▸ SHORT TASK 1:
Answer these questions about the Torchwood post:
(a) Who wrote it, and on what date?
(b) Which actor plays Captain Jack Harkness?
(c) What ranking is the DVD pre-ordering at on Amazon?

▸ TEXT BLOCK:
################
Would you give in to alien junkie demands? – Torchwood Children of Earth

July 25th, 2009 by Amelia G

torchwood children of earth ianto jones jack harkness gwen cooperThis week BBC America ran the Torchwood miniseries Children of Earth one episode a night all week building to tonight’s epic finale. Sunday, they will run the whole Torchwood Children of Earth series with all five episodes back to back, so there is still time to catch it. Purely from an entertainment perspective, I recommend watching the first four episodes and skipping the fifth. Children of Earth has Torchwood’s usual style and panache and dark-edged fun. Captain Jack Harkness, played by the pretty John Barrowman, even has a couple of nude scenes which BBC half-heartedly fuzzed out for the American audience. One can always hope they will be censor fuzz-free on the Torchwood Children of Earth DVD release. The DVD comes out next week and it is pre-ordering at a #8 ranking for all DVDs on Amazon.
################
(Stored items)
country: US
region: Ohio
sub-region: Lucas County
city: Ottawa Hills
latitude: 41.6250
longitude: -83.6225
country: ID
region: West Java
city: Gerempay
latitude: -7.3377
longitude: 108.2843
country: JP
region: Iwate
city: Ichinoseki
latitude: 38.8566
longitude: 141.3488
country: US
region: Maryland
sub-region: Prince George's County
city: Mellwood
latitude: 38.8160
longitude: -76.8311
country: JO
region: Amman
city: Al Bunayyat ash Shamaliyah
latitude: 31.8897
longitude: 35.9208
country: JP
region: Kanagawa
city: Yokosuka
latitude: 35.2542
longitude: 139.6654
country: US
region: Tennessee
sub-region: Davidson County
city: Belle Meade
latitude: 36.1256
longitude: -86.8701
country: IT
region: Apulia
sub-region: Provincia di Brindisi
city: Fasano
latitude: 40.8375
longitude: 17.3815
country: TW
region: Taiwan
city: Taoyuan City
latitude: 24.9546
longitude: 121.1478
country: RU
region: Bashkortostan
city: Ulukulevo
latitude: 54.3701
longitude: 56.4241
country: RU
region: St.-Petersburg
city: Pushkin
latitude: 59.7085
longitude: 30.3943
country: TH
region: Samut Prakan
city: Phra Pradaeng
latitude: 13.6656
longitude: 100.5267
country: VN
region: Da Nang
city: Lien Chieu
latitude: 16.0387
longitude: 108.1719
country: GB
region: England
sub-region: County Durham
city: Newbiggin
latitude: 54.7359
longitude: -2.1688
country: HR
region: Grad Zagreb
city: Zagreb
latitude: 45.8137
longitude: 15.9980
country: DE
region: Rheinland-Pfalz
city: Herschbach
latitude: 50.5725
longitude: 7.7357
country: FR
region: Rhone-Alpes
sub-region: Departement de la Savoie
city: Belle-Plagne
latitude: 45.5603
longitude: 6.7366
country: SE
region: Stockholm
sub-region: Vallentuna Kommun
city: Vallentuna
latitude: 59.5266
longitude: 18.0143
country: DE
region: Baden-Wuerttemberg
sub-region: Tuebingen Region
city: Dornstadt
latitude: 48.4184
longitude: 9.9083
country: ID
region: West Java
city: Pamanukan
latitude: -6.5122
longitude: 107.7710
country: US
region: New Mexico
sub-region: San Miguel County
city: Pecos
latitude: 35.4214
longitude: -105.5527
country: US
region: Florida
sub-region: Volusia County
################
▸ SHORT TASK 2: Which rows contain the string "County"? Copy each of them, treating case as significant.

▸ REPLY 1:
(a) Amelia G, July 25th, 2009
(b) John Barrowman
(c) #8 for all DVDs

▸ REPLY 2:
sub-region: Lucas County
sub-region: Prince George's County
sub-region: Davidson County
sub-region: County Durham
sub-region: San Miguel County
sub-region: Volusia County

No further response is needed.